----- Records for the exercise
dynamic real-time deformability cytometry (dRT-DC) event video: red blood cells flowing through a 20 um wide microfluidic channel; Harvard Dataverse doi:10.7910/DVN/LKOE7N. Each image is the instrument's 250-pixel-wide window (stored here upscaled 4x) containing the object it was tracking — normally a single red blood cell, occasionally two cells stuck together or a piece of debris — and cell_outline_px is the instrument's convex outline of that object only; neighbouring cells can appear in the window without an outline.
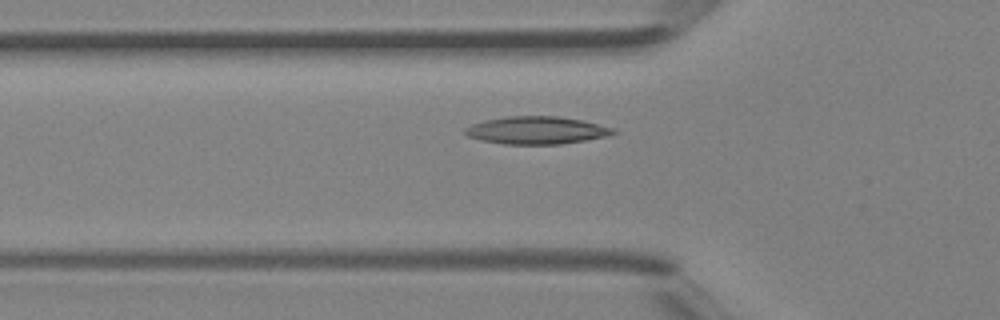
{"species": "Egyptian fruit bat (a non-hibernating species)", "species_latin": "Rousettus aegyptiacus", "temperature_condition": "room temperature", "stored_images_in_passage": 33, "camera_frame_rate_fps": 3000, "um_per_image_px": 0.085, "animal": {"sex": "female"}, "frame": {"image": 1, "passage_image": 7, "time_ms": 2.0, "image_size_px": [1000, 320], "cell_outline_px": [[616, 132], [608, 136], [560, 144], [504, 144], [480, 140], [468, 136], [464, 132], [464, 128], [472, 124], [484, 120], [508, 116], [560, 116], [580, 120], [616, 128]], "centroid_in_image_um": [45.6, 11.07], "position_along_channel_um": 80.2, "area_um2": 23.81}}
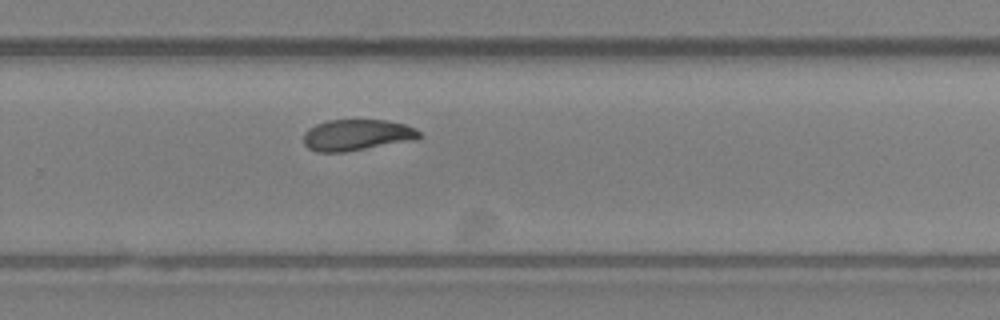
{"frame": {"image": 2, "passage_image": 22, "time_ms": 7.0, "image_size_px": [1000, 320], "cell_outline_px": [[424, 136], [416, 140], [344, 152], [316, 152], [308, 148], [304, 144], [304, 132], [308, 128], [316, 124], [328, 120], [388, 120], [404, 124], [416, 128]], "centroid_in_image_um": [30.36, 11.47], "position_along_channel_um": 299.4, "area_um2": 21.27}}
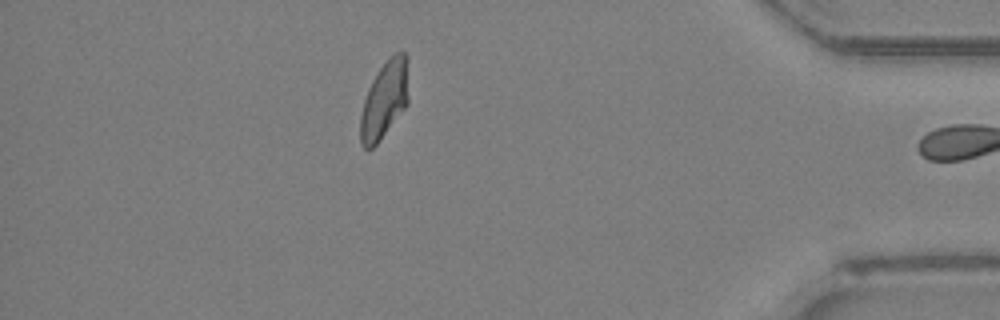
{"frame": {"image": 3, "passage_image": 32, "time_ms": 10.333, "image_size_px": [1000, 320], "cell_outline_px": [[408, 104], [376, 144], [372, 148], [364, 148], [360, 144], [360, 116], [364, 100], [368, 88], [376, 72], [396, 52], [404, 52], [408, 60]], "centroid_in_image_um": [32.68, 8.48], "position_along_channel_um": 402.5, "area_um2": 21.62}, "authors_computed_cell_mechanics": {"area_um2": 21.7906, "velocity_mm_per_s": 4.3985, "shape_relaxation_time_tau1_ms": 7.5686, "shape_relaxation_time_tau2_ms": 3.9709, "deformation_change_tau1": 0.1683, "deformation_change_tau2": 0.0746}}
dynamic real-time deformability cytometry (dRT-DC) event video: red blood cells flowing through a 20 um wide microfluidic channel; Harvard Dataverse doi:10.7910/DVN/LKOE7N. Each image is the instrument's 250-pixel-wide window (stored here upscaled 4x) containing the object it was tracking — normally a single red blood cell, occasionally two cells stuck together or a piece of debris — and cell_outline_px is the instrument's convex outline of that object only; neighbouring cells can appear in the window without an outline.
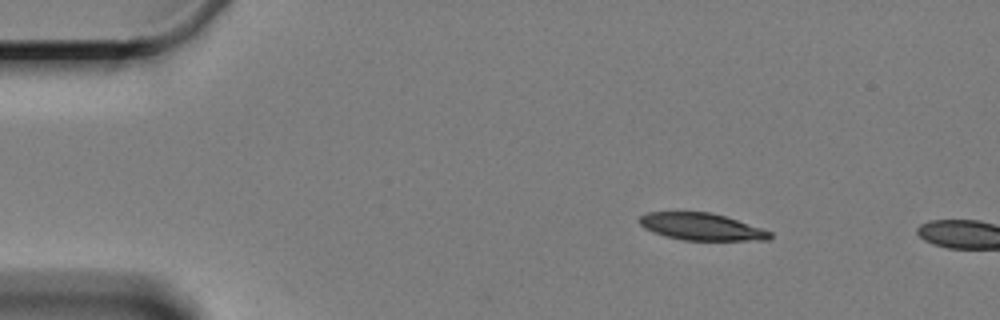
{"species": "Egyptian fruit bat (a non-hibernating species)", "species_latin": "Rousettus aegyptiacus", "temperature_condition": "cold", "stored_images_in_passage": 5, "camera_frame_rate_fps": 3000, "um_per_image_px": 0.085, "animal": {"sex": "female"}, "frame": {"image": 1, "passage_image": 2, "time_ms": 1.333, "image_size_px": [1000, 320], "cell_outline_px": [[772, 236], [768, 240], [684, 240], [664, 236], [652, 232], [644, 228], [640, 224], [640, 216], [648, 212], [712, 212], [772, 232]], "centroid_in_image_um": [59.59, 19.27], "position_along_channel_um": 25.4, "area_um2": 20.4}}
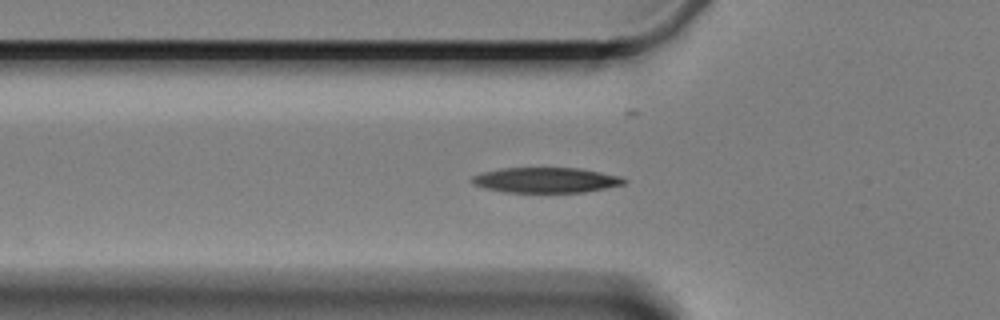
{"frame": {"image": 2, "passage_image": 5, "time_ms": 5.0, "image_size_px": [1000, 320], "cell_outline_px": [[628, 180], [624, 184], [584, 192], [504, 192], [484, 188], [472, 184], [468, 180], [472, 176], [480, 172], [500, 168], [580, 168], [620, 176]], "centroid_in_image_um": [46.33, 15.3], "position_along_channel_um": 79.5, "area_um2": 22.54}}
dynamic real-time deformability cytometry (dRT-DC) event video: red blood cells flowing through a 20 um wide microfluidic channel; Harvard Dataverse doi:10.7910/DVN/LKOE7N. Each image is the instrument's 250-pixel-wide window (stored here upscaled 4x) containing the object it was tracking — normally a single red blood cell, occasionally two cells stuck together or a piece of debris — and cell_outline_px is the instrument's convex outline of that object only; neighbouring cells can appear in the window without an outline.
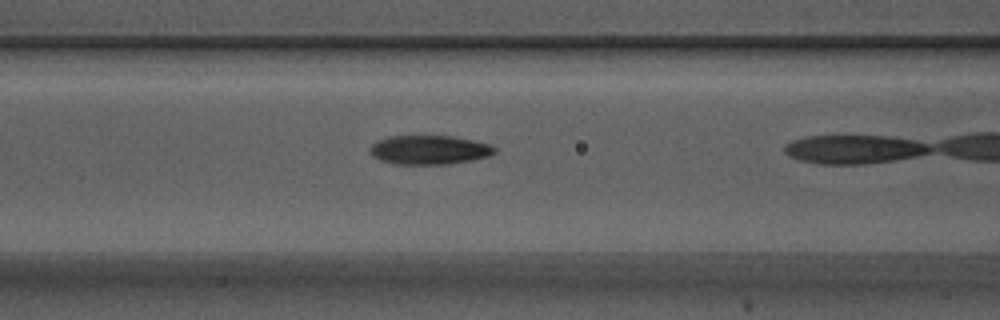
{"species": "Egyptian fruit bat (a non-hibernating species)", "species_latin": "Rousettus aegyptiacus", "temperature_condition": "warm", "stored_images_in_passage": 7, "camera_frame_rate_fps": 3000, "um_per_image_px": 0.085, "animal": {"sex": "male"}, "frame": {"image": 1, "passage_image": 3, "time_ms": 0.667, "image_size_px": [1000, 320], "cell_outline_px": [[496, 152], [488, 156], [472, 160], [448, 164], [396, 164], [380, 160], [372, 156], [368, 152], [368, 148], [376, 140], [388, 136], [452, 136], [472, 140], [488, 144], [496, 148]], "centroid_in_image_um": [36.43, 12.74], "position_along_channel_um": 130.2, "area_um2": 21.21}}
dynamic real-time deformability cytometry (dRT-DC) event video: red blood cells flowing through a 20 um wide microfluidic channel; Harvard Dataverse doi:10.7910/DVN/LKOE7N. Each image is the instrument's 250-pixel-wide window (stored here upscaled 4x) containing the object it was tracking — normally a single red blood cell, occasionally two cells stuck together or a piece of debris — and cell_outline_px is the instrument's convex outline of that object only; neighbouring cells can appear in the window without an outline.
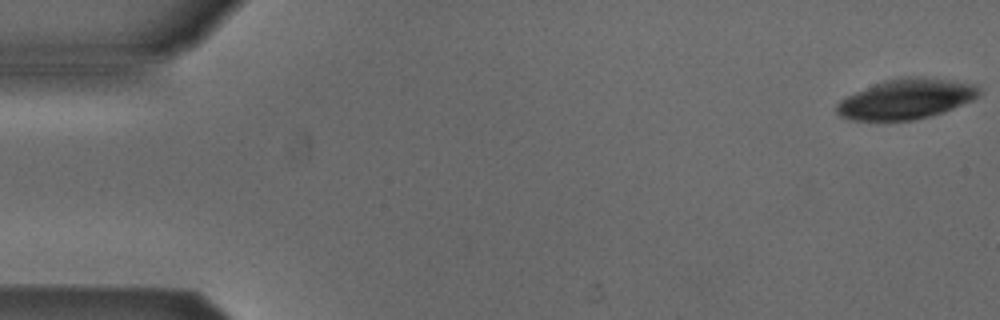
{"species": "Egyptian fruit bat (a non-hibernating species)", "species_latin": "Rousettus aegyptiacus", "temperature_condition": "cold", "stored_images_in_passage": 14, "camera_frame_rate_fps": 3000, "um_per_image_px": 0.085, "animal": {"sex": "male"}, "frame": {"image": 1, "passage_image": 1, "time_ms": 0.0, "image_size_px": [1000, 320], "cell_outline_px": [[980, 92], [972, 100], [944, 112], [912, 120], [852, 120], [840, 116], [836, 112], [836, 104], [844, 96], [884, 80], [900, 76], [916, 76], [952, 80], [976, 84], [980, 88]], "centroid_in_image_um": [77.0, 8.4], "position_along_channel_um": 8.0, "area_um2": 33.35}}
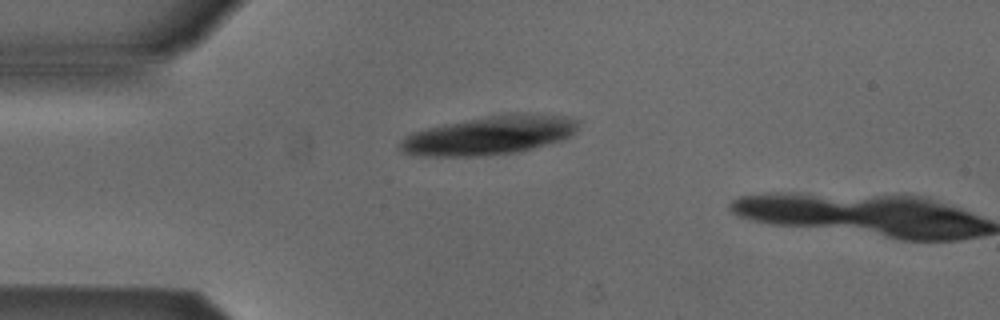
{"frame": {"image": 2, "passage_image": 13, "time_ms": 4.0, "image_size_px": [1000, 320], "cell_outline_px": [[580, 120], [576, 132], [572, 136], [560, 140], [520, 152], [484, 156], [424, 156], [400, 152], [396, 148], [400, 140], [404, 136], [412, 132], [424, 128], [444, 124], [488, 116], [512, 112], [568, 116]], "centroid_in_image_um": [41.59, 11.5], "position_along_channel_um": 43.4, "area_um2": 40.75}}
----------
Objective: Print every entry above again without changing a word, and omit the pictures.

Full output:
dynamic real-time deformability cytometry (dRT-DC) event video: red blood cells flowing through a 20 um wide microfluidic channel; Harvard Dataverse doi:10.7910/DVN/LKOE7N. Each image is the instrument's 250-pixel-wide window (stored here upscaled 4x) containing the object it was tracking — normally a single red blood cell, occasionally two cells stuck together or a piece of debris — and cell_outline_px is the instrument's convex outline of that object only; neighbouring cells can appear in the window without an outline.
{"species": "Egyptian fruit bat (a non-hibernating species)", "species_latin": "Rousettus aegyptiacus", "temperature_condition": "room temperature", "stored_images_in_passage": 33, "camera_frame_rate_fps": 3000, "um_per_image_px": 0.085, "animal": {"sex": "female"}, "frame": {"image": 1, "passage_image": 7, "time_ms": 2.0, "image_size_px": [1000, 320], "cell_outline_px": [[616, 132], [608, 136], [560, 144], [504, 144], [480, 140], [468, 136], [464, 132], [464, 128], [472, 124], [484, 120], [508, 116], [560, 116], [580, 120], [616, 128]], "centroid_in_image_um": [45.6, 11.07], "position_along_channel_um": 80.2, "area_um2": 23.81}}
{"frame": {"image": 2, "passage_image": 22, "time_ms": 7.0, "image_size_px": [1000, 320], "cell_outline_px": [[424, 136], [416, 140], [344, 152], [316, 152], [308, 148], [304, 144], [304, 132], [308, 128], [316, 124], [328, 120], [388, 120], [404, 124], [416, 128]], "centroid_in_image_um": [30.36, 11.47], "position_along_channel_um": 299.4, "area_um2": 21.27}}
{"frame": {"image": 3, "passage_image": 32, "time_ms": 10.333, "image_size_px": [1000, 320], "cell_outline_px": [[408, 104], [376, 144], [372, 148], [364, 148], [360, 144], [360, 116], [364, 100], [368, 88], [376, 72], [396, 52], [404, 52], [408, 60]], "centroid_in_image_um": [32.68, 8.48], "position_along_channel_um": 402.5, "area_um2": 21.62}, "authors_computed_cell_mechanics": {"area_um2": 21.7906, "velocity_mm_per_s": 4.3985, "shape_relaxation_time_tau1_ms": 7.5686, "shape_relaxation_time_tau2_ms": 3.9709, "deformation_change_tau1": 0.1683, "deformation_change_tau2": 0.0746}}
dynamic real-time deformability cytometry (dRT-DC) event video: red blood cells flowing through a 20 um wide microfluidic channel; Harvard Dataverse doi:10.7910/DVN/LKOE7N. Each image is the instrument's 250-pixel-wide window (stored here upscaled 4x) containing the object it was tracking — normally a single red blood cell, occasionally two cells stuck together or a piece of debris — and cell_outline_px is the instrument's convex outline of that object only; neighbouring cells can appear in the window without an outline.
{"species": "Egyptian fruit bat (a non-hibernating species)", "species_latin": "Rousettus aegyptiacus", "temperature_condition": "cold", "stored_images_in_passage": 5, "camera_frame_rate_fps": 3000, "um_per_image_px": 0.085, "animal": {"sex": "female"}, "frame": {"image": 1, "passage_image": 2, "time_ms": 1.333, "image_size_px": [1000, 320], "cell_outline_px": [[772, 236], [768, 240], [684, 240], [664, 236], [652, 232], [644, 228], [640, 224], [640, 216], [648, 212], [712, 212], [772, 232]], "centroid_in_image_um": [59.59, 19.27], "position_along_channel_um": 25.4, "area_um2": 20.4}}
{"frame": {"image": 2, "passage_image": 5, "time_ms": 5.0, "image_size_px": [1000, 320], "cell_outline_px": [[628, 180], [624, 184], [584, 192], [504, 192], [484, 188], [472, 184], [468, 180], [472, 176], [480, 172], [500, 168], [580, 168], [620, 176]], "centroid_in_image_um": [46.33, 15.3], "position_along_channel_um": 79.5, "area_um2": 22.54}}
dynamic real-time deformability cytometry (dRT-DC) event video: red blood cells flowing through a 20 um wide microfluidic channel; Harvard Dataverse doi:10.7910/DVN/LKOE7N. Each image is the instrument's 250-pixel-wide window (stored here upscaled 4x) containing the object it was tracking — normally a single red blood cell, occasionally two cells stuck together or a piece of debris — and cell_outline_px is the instrument's convex outline of that object only; neighbouring cells can appear in the window without an outline.
{"species": "Egyptian fruit bat (a non-hibernating species)", "species_latin": "Rousettus aegyptiacus", "temperature_condition": "warm", "stored_images_in_passage": 7, "camera_frame_rate_fps": 3000, "um_per_image_px": 0.085, "animal": {"sex": "male"}, "frame": {"image": 1, "passage_image": 3, "time_ms": 0.667, "image_size_px": [1000, 320], "cell_outline_px": [[496, 152], [488, 156], [472, 160], [448, 164], [396, 164], [380, 160], [372, 156], [368, 152], [368, 148], [376, 140], [388, 136], [452, 136], [472, 140], [488, 144], [496, 148]], "centroid_in_image_um": [36.43, 12.74], "position_along_channel_um": 130.2, "area_um2": 21.21}}
dynamic real-time deformability cytometry (dRT-DC) event video: red blood cells flowing through a 20 um wide microfluidic channel; Harvard Dataverse doi:10.7910/DVN/LKOE7N. Each image is the instrument's 250-pixel-wide window (stored here upscaled 4x) containing the object it was tracking — normally a single red blood cell, occasionally two cells stuck together or a piece of debris — and cell_outline_px is the instrument's convex outline of that object only; neighbouring cells can appear in the window without an outline.
{"species": "Egyptian fruit bat (a non-hibernating species)", "species_latin": "Rousettus aegyptiacus", "temperature_condition": "cold", "stored_images_in_passage": 14, "camera_frame_rate_fps": 3000, "um_per_image_px": 0.085, "animal": {"sex": "male"}, "frame": {"image": 1, "passage_image": 1, "time_ms": 0.0, "image_size_px": [1000, 320], "cell_outline_px": [[980, 92], [972, 100], [944, 112], [912, 120], [852, 120], [840, 116], [836, 112], [836, 104], [844, 96], [884, 80], [900, 76], [916, 76], [952, 80], [976, 84], [980, 88]], "centroid_in_image_um": [77.0, 8.4], "position_along_channel_um": 8.0, "area_um2": 33.35}}
{"frame": {"image": 2, "passage_image": 13, "time_ms": 4.0, "image_size_px": [1000, 320], "cell_outline_px": [[580, 120], [576, 132], [572, 136], [560, 140], [520, 152], [484, 156], [424, 156], [400, 152], [396, 148], [400, 140], [404, 136], [412, 132], [424, 128], [444, 124], [488, 116], [512, 112], [568, 116]], "centroid_in_image_um": [41.59, 11.5], "position_along_channel_um": 43.4, "area_um2": 40.75}}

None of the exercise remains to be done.